According to Mediafax newswire, some 500 protesters gathered for a third day in a row outside the locality of Silistea, in Vaslui County. They attempted to block the access of equipment on the piece of land where Chevron plans to place its first exploration rig.
Radu Renga, the prefect of Vaslui County, sent over 200 gendarmes in the locality to displace protesters, arguing he follows the rule of law. Two protesters fainted during clashes with the police force and several others were able to breach the checkpoint of the gendarmes and get into Chevron’s site.
Chevron pulled out his specialists from the exploration site since Monday, when people took to the streets. People expressing their anger at the company were joined the next day by four priests.
The oil major is the first betting on Romanian shale gas, controlling four concessions in the Moldova and Dobrogea regions. Energy specialists and policy makers say that explorations works take at least three years.
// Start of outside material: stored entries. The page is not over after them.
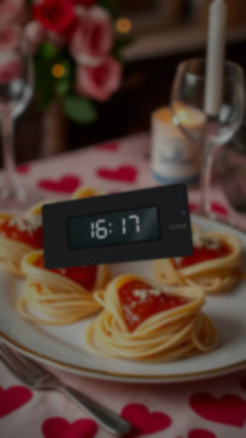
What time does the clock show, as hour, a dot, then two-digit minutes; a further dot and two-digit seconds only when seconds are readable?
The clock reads 16.17
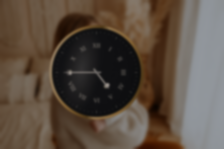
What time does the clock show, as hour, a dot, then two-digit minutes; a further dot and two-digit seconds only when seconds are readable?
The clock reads 4.45
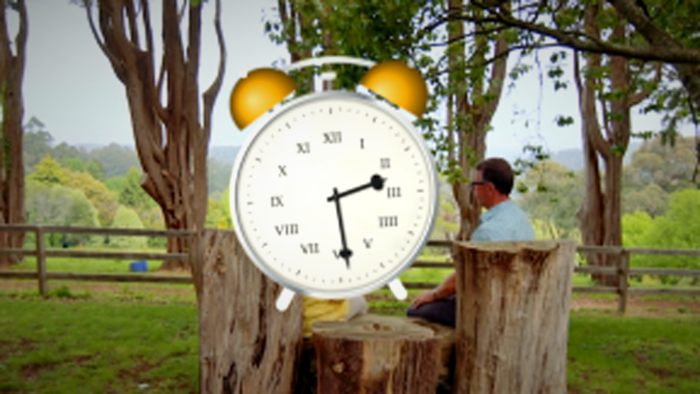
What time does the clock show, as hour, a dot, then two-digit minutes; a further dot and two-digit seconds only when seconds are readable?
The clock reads 2.29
The Ministry of Environment said in a statement this May that shale gas explorations don’t involve fracking, the technique of pumping a mix of water, sand and chemical at high pressure underground to crack shale formations. Environmentalists claim fracking pollutes underground water sources and produces earthquakes.
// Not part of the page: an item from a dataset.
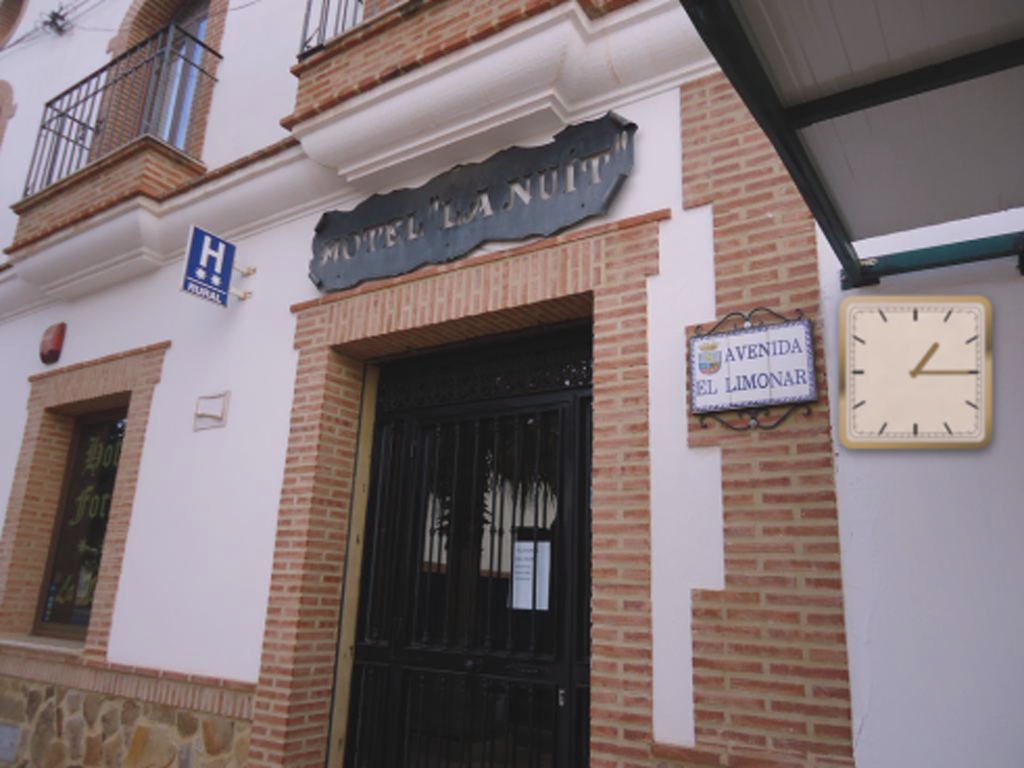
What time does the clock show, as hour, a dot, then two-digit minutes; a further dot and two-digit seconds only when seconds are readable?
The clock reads 1.15
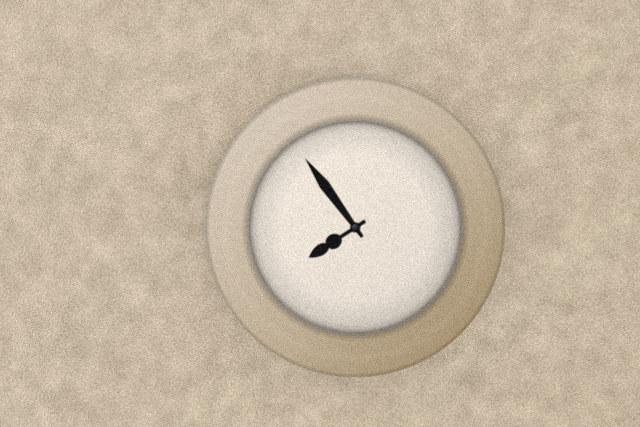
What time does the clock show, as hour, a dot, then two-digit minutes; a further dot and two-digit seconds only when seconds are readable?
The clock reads 7.54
Chevron is currently working to get the full permitting on three more perimeters in Vaslui County.
The government had put an informal ban of shale gas last year, which was lifted this year after PM Ponta argued that shale gas developments compliant with EU environmental standards contribute to Romania’s energy security.
The PM said shale gas is one of the avenues that can help the country cut its reliance on expensive Russian gas imports, along with offshore gas and oil.
The US Energy Information Administration said in a report published this June that Romania has enough shale gas for 100 years.
The EU Parliament proposed last week tighter environmental standards for new shale gas projects, in the face of growing concerns over fracking.
France, Bulgaria and the Netherlands are some of the EU members that banned shale gas developments.